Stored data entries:
------------------------------------------------------------

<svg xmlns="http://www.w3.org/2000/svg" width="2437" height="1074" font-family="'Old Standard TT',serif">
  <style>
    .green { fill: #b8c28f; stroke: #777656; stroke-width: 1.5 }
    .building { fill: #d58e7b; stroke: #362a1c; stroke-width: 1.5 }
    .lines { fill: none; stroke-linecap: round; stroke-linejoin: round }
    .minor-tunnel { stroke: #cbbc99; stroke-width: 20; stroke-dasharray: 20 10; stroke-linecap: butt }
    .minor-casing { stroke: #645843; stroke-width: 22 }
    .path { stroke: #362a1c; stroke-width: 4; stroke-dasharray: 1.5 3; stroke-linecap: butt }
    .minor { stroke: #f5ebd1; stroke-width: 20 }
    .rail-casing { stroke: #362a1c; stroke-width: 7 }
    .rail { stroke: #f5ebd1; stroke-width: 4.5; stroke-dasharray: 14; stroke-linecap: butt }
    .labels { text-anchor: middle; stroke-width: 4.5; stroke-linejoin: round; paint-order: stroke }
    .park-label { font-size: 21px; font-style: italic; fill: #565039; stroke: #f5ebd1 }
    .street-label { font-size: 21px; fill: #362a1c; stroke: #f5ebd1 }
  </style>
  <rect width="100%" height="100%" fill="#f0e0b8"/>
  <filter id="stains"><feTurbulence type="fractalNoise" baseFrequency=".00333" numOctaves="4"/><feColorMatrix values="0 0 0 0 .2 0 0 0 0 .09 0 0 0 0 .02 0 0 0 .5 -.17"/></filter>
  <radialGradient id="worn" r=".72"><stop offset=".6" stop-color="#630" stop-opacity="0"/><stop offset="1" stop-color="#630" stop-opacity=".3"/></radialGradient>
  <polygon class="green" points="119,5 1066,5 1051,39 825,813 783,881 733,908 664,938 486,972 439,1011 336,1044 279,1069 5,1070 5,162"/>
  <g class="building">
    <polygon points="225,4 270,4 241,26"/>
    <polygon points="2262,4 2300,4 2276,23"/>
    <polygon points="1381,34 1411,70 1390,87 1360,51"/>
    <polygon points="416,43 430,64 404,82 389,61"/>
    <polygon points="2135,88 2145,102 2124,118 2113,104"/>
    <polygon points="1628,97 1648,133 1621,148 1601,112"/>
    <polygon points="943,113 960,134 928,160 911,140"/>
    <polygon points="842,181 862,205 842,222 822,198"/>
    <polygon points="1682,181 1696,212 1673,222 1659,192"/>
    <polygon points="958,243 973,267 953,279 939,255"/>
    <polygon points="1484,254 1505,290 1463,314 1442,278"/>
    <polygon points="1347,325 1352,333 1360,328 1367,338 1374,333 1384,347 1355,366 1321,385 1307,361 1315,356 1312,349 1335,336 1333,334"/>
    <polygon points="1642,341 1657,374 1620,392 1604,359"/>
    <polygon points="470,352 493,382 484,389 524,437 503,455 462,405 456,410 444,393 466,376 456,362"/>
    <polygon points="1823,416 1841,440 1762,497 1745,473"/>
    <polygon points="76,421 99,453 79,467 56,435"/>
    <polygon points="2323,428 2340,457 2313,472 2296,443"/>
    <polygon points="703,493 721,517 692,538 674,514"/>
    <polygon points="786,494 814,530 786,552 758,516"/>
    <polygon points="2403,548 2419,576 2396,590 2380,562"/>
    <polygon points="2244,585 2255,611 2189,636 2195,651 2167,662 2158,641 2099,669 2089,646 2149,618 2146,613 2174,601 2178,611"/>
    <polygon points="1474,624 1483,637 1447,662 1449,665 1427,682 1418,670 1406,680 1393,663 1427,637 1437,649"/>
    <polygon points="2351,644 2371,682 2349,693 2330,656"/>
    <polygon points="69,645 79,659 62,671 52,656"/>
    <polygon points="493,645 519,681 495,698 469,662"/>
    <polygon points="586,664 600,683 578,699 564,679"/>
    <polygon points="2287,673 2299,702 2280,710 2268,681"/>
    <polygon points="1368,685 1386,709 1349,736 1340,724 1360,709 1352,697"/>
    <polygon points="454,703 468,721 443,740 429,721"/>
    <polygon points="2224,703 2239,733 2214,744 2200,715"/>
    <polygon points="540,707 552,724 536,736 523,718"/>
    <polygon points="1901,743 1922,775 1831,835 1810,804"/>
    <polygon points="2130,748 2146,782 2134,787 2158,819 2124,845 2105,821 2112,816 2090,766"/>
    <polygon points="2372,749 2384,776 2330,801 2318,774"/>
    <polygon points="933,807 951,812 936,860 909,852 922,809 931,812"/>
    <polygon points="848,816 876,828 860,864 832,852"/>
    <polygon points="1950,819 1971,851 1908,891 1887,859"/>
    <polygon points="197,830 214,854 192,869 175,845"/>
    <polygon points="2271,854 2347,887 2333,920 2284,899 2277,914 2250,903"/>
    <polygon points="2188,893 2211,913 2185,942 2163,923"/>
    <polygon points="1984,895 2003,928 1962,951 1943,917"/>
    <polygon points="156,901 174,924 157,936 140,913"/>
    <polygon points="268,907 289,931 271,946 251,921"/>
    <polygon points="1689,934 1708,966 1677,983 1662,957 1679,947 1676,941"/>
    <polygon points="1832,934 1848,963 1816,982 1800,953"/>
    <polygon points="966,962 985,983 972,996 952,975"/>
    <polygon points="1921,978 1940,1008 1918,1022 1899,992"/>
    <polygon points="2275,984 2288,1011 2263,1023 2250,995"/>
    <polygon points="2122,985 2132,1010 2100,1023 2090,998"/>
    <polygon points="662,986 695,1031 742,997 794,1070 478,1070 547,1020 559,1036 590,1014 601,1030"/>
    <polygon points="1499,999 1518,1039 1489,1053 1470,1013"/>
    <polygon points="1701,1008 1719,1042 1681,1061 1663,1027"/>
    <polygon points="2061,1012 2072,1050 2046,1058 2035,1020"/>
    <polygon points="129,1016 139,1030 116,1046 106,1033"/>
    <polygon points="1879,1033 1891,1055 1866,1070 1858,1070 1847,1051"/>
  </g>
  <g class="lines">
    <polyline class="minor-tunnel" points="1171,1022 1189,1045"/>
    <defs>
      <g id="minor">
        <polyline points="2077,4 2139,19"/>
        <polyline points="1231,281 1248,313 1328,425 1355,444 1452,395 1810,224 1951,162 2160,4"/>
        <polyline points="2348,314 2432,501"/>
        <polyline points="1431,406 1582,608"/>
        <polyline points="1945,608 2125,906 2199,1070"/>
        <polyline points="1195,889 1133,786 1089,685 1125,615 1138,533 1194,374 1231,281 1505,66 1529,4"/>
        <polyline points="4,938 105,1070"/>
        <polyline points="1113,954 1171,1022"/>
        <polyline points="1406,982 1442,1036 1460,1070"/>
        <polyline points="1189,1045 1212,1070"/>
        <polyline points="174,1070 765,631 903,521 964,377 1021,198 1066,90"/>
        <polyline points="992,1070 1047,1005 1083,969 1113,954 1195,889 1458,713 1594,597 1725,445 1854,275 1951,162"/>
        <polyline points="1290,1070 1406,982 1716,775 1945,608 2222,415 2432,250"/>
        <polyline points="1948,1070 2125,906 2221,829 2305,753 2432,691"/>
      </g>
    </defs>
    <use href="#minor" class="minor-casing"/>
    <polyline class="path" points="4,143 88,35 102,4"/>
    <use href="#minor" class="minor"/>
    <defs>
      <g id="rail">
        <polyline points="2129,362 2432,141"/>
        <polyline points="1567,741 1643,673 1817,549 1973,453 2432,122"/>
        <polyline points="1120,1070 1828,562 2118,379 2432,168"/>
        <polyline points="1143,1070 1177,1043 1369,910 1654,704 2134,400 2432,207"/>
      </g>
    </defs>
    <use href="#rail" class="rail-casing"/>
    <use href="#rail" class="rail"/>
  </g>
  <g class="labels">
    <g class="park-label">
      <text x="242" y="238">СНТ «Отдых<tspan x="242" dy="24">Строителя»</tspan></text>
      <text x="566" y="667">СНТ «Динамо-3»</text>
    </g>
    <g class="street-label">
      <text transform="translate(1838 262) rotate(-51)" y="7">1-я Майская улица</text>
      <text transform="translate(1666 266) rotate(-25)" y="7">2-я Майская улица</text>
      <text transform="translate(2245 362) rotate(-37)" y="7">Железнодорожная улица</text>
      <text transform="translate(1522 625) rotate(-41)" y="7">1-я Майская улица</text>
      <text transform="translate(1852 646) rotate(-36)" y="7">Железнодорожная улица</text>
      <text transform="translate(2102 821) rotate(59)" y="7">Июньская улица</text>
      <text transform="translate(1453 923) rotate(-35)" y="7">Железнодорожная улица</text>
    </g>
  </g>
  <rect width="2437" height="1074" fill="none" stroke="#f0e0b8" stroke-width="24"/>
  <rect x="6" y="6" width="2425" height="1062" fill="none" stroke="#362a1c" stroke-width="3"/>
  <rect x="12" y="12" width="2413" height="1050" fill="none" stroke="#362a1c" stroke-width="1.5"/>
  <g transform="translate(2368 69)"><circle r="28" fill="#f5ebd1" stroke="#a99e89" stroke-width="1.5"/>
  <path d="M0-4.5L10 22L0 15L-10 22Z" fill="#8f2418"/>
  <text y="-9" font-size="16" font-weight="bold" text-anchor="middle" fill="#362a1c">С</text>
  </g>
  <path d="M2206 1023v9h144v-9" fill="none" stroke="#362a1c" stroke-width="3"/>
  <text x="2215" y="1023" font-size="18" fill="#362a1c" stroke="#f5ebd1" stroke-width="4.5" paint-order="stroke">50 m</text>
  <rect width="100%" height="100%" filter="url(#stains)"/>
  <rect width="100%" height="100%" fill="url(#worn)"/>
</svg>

------------------------------------------------------------

Activity: Go through the data and show each line that holds "worn".

Output below:
  <radialGradient id="worn" r=".72"><stop offset=".6" stop-color="#630" stop-opacity="0"/><stop offset="1" stop-color="#630" stop-opacity=".3"/></radialGradient>
  <rect width="100%" height="100%" fill="url(#worn)"/>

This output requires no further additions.